年金額の計算
以下の条件で計算します。
・1983年4月生まれで2023年4月に40歳
・大学生在学中は国民年金に加入し、20歳から3年間保険料を納付
・2006年4月に就職し、以来42年間(504月)、65歳まで、会社員として厚生年金に加入
・2023年時点のルールを適用
では、いくら受け取れるでしょうか。まずは、報酬比例の部分(2階)から計算していきます。
報酬比例部分(2階部分)
2006年4月から厚生年金に加入しているため、1月あたりの厚生年金加入中の給与(標準報酬月額)や賞与(標準賞与額)の平均(平均標準報酬額)から算出します。
平均年収で900万円となると、月収換算で75万円。標準報酬月額の上限は65万円(2020年8月までは62万円)となっています。
年収900万円のうち、夏と冬の賞与が100万円ずつ、合計200万円あった場合だとどうでしょう。給与は年間700万円、平均月額では58万3333円で、標準報酬月額としては59万円となり、標準賞与額はそのまま年間200万円となることから、これを用いて計算してみます(実際は、どの時期にいくら給与や賞与を受け取り、その内訳がいくらであったかによって平均標準報酬の金額も多少変わります)。
ただし、平均標準報酬額は加入年度ごとの再評価率によって、それより少ない報酬として再評価されます。その再評価後の平均標準報酬額に一定の乗率や厚生年金加入月数をかけるなど、所定の計算をすると、報酬比例部分の額は200万円程度/年と算出されます。
この報酬比例部分に老齢基礎年金と経過的加算額が加わります。
基礎年金(1階部分)
保険料納付済期間が20歳から60歳までの40年ある(厚生年金に加入していた期間は基礎年金の計算に含まれます)ことから老齢基礎年金が満額(2023年度の67歳以下の額で79万5000円/年)となります。

保存済みの記録:

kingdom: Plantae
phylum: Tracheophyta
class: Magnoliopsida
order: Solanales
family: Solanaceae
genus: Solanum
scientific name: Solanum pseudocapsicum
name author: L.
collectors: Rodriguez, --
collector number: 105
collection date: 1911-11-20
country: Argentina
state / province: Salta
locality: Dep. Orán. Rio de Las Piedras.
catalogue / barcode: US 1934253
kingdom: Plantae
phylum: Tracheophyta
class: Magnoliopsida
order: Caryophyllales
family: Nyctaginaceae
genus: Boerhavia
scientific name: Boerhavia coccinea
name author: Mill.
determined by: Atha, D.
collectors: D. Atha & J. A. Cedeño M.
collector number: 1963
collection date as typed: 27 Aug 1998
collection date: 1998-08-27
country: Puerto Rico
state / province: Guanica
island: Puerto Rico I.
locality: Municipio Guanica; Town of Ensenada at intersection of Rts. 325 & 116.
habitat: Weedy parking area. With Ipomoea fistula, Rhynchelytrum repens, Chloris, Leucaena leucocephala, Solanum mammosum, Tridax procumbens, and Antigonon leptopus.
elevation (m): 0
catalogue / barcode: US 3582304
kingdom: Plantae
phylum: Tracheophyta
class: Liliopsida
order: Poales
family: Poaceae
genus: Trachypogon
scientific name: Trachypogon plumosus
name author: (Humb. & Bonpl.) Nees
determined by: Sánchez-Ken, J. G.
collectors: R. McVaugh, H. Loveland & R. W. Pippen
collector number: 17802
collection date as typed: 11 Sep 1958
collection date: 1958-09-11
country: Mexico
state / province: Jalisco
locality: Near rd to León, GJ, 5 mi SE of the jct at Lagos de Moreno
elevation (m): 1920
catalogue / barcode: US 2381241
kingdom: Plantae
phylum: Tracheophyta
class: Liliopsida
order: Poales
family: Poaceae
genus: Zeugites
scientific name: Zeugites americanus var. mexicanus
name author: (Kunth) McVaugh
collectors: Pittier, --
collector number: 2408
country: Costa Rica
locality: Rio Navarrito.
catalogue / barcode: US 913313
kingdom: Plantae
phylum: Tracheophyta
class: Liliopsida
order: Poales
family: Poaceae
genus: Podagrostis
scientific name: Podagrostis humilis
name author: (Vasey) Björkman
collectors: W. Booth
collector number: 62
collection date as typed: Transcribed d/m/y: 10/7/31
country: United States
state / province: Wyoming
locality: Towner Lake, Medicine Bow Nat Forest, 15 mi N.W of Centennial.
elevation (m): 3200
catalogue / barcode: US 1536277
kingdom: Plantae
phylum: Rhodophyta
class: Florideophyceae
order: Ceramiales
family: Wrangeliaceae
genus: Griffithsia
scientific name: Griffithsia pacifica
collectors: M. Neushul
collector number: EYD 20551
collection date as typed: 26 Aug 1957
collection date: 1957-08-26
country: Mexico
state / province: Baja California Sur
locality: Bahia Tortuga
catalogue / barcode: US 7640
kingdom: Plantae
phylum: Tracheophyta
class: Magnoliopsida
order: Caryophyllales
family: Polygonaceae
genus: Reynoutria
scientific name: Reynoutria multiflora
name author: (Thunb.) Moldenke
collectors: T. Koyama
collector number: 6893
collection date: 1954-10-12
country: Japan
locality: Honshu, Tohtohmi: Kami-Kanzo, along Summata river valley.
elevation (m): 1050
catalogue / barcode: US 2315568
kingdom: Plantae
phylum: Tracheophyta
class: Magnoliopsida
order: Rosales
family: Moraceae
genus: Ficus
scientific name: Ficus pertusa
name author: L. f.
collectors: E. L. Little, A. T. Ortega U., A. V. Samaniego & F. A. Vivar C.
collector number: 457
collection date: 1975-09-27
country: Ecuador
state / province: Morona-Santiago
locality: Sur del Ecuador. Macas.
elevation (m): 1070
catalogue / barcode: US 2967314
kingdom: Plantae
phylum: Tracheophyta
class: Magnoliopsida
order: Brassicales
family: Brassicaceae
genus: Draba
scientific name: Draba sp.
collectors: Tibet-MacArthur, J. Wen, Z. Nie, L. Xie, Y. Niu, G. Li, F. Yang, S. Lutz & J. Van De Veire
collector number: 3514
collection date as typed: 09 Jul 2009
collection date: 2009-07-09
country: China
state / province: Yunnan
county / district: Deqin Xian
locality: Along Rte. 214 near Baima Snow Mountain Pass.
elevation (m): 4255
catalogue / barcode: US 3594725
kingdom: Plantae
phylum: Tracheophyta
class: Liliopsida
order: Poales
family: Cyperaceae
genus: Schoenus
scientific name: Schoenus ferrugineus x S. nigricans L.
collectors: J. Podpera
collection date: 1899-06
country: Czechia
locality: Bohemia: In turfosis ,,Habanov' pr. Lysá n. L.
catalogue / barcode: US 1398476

解答すべき設問:
[1] 年金額の計算に関する本文を2文で要約してください。
[2] 年金額の計算についての本文を、最後の文の後から書き継いでください。
項目は参照しなくてかまいません。

各項目の解答:
[1] 1983年4月生まれで、大学在学中に20歳から3年間国民年金保険料を納付し、2006年4月から65歳まで会社員として厚生年金に加入する人を例に、2023年時点のルールで年金額を計算する。報酬比例部分は再評価後の平均標準報酬額に乗率や加入月数をかけるなどして年200万円程度と算出され、保険料納付済期間が40年あるため老齢基礎年金は満額(2023年度の67歳以下の額で79万5000円/年)となる。

[2]
経過的加算
20歳以上60歳未満の厚生年金加入期間は23歳から60歳までの37年(444月)のため、その後、63歳まで合計40年になるまで厚生年金に加入することで経過的加算額も増えます。6万円弱/年支給されます。
結果、老齢基礎年金と経過的加算額は合計85万円程度/年になります。
200万円と85万円の合計で約285万円の年金額になると言えます。つまり、月24万円弱の公的年金収入となります。
生活を送る分には十分でも、レジャーや人付き合いを続けるなら注意
42年間で平均年収900万円というのは一般的にはかなりの高給取りといえるでしょう。月24万円弱あれば、日々の生活費は公的年金だけでもやりくりできそうな年金額といえます。
しかし、平均年収900万円の方のなかには、レジャー費や人付き合いにも一定の出費をされている方も少なくないはずです。それらを老後も継続したいと考えると、公的年金だけでは足りなく感じ、他の収入や貯蓄が必要なケースもあるでしょう。
ご自身はどのような老後を送りたいのか、そしてそのためにはいくらほど必要なのかをいま一度、考えてみてはいかがでしょうか。